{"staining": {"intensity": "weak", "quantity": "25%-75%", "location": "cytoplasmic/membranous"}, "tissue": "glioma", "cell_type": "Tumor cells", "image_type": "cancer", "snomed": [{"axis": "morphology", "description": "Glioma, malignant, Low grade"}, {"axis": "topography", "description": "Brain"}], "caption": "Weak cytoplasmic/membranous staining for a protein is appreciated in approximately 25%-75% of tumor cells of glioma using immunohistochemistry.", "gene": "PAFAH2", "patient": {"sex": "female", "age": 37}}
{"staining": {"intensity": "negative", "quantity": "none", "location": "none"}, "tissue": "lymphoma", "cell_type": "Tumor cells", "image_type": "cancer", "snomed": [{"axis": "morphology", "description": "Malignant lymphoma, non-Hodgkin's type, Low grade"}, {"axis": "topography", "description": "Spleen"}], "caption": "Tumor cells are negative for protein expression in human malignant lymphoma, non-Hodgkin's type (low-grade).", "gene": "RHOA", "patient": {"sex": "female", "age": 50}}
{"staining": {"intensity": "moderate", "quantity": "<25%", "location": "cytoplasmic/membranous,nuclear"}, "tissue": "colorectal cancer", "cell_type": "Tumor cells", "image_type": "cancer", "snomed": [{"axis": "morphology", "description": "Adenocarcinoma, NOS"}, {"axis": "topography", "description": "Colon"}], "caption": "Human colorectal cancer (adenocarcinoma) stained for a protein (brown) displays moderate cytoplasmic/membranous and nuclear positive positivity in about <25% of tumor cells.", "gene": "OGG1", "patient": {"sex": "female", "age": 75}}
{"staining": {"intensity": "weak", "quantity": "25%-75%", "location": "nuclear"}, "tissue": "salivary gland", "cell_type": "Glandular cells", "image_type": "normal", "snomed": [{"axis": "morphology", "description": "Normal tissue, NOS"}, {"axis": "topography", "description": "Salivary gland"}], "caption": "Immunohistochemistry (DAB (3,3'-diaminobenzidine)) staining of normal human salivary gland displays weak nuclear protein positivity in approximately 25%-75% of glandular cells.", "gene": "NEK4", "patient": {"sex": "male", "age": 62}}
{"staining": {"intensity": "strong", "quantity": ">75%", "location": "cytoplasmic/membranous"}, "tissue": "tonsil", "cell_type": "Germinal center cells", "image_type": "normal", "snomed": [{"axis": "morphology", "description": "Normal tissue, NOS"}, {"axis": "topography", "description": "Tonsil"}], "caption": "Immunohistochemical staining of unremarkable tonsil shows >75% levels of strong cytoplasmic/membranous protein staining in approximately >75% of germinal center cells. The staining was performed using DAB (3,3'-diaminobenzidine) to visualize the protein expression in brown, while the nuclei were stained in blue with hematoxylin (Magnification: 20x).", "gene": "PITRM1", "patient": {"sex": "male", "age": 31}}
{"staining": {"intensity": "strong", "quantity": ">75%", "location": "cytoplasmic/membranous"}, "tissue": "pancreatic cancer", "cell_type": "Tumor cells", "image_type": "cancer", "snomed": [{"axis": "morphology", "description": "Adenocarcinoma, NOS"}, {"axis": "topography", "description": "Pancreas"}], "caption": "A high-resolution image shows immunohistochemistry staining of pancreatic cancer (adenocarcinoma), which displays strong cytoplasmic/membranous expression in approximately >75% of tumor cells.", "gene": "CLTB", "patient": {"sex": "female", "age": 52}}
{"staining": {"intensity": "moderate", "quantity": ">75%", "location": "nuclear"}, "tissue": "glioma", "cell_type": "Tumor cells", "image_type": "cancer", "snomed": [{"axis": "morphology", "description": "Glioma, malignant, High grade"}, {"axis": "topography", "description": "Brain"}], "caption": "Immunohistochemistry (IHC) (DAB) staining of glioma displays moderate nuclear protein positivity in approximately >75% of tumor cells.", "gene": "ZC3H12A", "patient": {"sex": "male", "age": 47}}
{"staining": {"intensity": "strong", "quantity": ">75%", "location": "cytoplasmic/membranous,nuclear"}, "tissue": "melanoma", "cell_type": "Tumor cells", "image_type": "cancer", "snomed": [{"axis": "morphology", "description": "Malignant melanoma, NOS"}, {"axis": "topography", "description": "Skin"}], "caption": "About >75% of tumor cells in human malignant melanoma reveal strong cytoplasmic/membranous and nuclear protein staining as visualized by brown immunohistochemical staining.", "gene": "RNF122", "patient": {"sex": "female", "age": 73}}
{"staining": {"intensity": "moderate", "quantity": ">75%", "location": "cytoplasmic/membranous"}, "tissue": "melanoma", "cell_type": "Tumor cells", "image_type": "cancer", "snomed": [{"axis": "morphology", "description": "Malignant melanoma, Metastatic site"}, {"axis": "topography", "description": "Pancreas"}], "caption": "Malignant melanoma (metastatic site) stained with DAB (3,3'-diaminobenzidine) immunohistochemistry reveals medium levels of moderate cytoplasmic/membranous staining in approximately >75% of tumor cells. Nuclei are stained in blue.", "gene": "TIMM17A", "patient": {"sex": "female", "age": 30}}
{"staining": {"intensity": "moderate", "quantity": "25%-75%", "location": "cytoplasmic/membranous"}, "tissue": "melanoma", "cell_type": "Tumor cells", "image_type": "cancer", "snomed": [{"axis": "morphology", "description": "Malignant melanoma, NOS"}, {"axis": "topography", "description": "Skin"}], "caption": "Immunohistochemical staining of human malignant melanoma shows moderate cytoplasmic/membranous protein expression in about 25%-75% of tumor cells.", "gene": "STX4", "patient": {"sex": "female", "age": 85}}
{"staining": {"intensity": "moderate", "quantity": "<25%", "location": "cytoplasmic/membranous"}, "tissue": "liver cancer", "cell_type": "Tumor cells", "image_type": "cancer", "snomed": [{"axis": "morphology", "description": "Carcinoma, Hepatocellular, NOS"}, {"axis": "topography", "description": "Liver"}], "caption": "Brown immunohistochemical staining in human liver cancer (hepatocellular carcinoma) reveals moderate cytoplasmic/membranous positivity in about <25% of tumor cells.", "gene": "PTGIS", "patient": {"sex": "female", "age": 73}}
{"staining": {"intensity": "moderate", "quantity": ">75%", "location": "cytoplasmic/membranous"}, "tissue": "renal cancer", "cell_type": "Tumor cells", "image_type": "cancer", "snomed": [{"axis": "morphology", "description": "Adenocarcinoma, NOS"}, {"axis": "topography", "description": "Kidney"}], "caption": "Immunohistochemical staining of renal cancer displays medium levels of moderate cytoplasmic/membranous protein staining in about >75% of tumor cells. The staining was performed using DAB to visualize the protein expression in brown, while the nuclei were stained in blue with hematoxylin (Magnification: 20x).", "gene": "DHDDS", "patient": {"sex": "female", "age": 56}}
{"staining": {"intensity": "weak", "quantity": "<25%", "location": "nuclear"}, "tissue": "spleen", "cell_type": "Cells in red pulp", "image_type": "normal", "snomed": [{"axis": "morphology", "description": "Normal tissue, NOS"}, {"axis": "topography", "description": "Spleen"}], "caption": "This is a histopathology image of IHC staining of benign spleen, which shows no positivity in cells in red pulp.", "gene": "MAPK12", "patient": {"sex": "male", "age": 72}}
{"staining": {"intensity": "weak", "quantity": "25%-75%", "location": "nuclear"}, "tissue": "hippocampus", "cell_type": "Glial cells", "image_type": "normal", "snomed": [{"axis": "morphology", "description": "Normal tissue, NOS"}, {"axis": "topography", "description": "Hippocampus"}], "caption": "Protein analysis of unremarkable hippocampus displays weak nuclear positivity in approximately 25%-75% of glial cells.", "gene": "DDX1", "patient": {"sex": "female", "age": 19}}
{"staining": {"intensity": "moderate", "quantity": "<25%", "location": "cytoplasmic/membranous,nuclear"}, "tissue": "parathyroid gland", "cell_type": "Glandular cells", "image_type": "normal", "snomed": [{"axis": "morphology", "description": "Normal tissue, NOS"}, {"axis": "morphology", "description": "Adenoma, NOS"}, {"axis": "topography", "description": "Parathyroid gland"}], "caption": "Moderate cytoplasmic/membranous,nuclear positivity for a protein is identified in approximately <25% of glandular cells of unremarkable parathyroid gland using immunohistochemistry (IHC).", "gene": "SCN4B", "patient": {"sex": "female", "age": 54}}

════════

Lines that contain "Brain" are to be copied from the records above.

{"staining": {"intensity": "weak", "quantity": "25%-75%", "location": "cytoplasmic/membranous"}, "tissue": "glioma", "cell_type": "Tumor cells", "image_type": "cancer", "snomed": [{"axis": "morphology", "description": "Glioma, malignant, Low grade"}, {"axis": "topography", "description": "Brain"}], "caption": "Weak cytoplasmic/membranous staining for a protein is appreciated in approximately 25%-75% of tumor cells of glioma using immunohistochemistry.", "gene": "PAFAH2", "patient": {"sex": "female", "age": 37}}
{"staining": {"intensity": "moderate", "quantity": ">75%", "location": "nuclear"}, "tissue": "glioma", "cell_type": "Tumor cells", "image_type": "cancer", "snomed": [{"axis": "morphology", "description": "Glioma, malignant, High grade"}, {"axis": "topography", "description": "Brain"}], "caption": "Immunohistochemistry (IHC) (DAB) staining of glioma displays moderate nuclear protein positivity in approximately >75% of tumor cells.", "gene": "ZC3H12A", "patient": {"sex": "male", "age": 47}}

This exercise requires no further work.